**What the task requires**
Nothing but the lines from the start of the entries through the line holding "About MATTERS" is to be repeated, exactly and with pictures excluded.

**Records for this task**
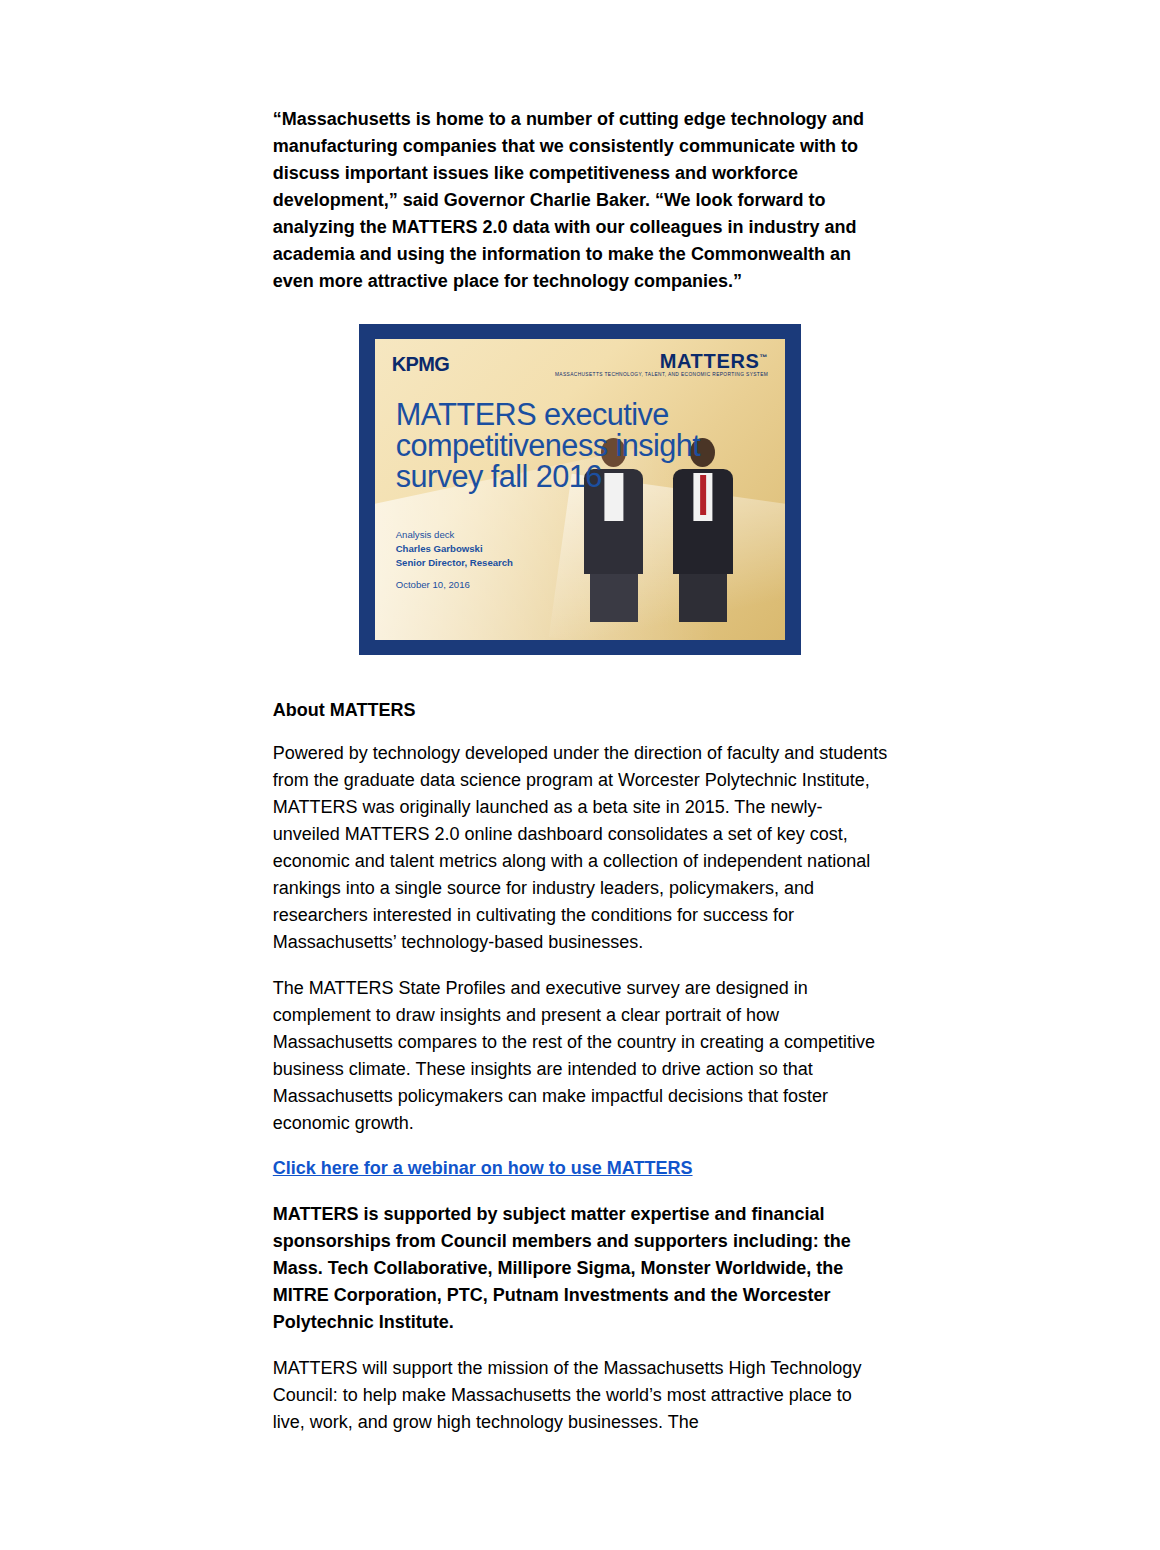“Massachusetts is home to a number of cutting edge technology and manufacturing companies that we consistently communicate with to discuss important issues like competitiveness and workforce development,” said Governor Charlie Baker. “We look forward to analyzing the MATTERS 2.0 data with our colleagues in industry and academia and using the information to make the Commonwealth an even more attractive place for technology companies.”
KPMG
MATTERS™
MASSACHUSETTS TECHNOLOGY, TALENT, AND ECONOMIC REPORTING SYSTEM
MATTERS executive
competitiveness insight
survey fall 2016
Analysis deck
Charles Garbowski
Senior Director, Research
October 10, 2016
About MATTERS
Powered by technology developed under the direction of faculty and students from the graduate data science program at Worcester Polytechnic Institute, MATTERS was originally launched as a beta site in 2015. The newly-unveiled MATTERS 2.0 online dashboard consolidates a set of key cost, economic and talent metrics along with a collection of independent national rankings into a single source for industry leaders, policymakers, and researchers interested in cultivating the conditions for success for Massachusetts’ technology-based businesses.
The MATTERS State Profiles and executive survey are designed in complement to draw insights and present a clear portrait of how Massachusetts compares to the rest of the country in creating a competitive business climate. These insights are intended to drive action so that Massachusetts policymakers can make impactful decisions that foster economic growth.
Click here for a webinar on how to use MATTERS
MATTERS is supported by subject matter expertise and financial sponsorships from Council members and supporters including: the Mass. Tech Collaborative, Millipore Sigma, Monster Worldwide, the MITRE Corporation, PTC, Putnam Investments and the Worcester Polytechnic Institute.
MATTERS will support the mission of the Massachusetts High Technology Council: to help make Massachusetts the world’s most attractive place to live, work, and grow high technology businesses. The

**Written solution**
“Massachusetts is home to a number of cutting edge technology and manufacturing companies that we consistently communicate with to discuss important issues like competitiveness and workforce development,” said Governor Charlie Baker. “We look forward to analyzing the MATTERS 2.0 data with our colleagues in industry and academia and using the information to make the Commonwealth an even more attractive place for technology companies.”
KPMG
MATTERS™
MASSACHUSETTS TECHNOLOGY, TALENT, AND ECONOMIC REPORTING SYSTEM
MATTERS executive
competitiveness insight
survey fall 2016
Analysis deck
Charles Garbowski
Senior Director, Research
October 10, 2016
About MATTERS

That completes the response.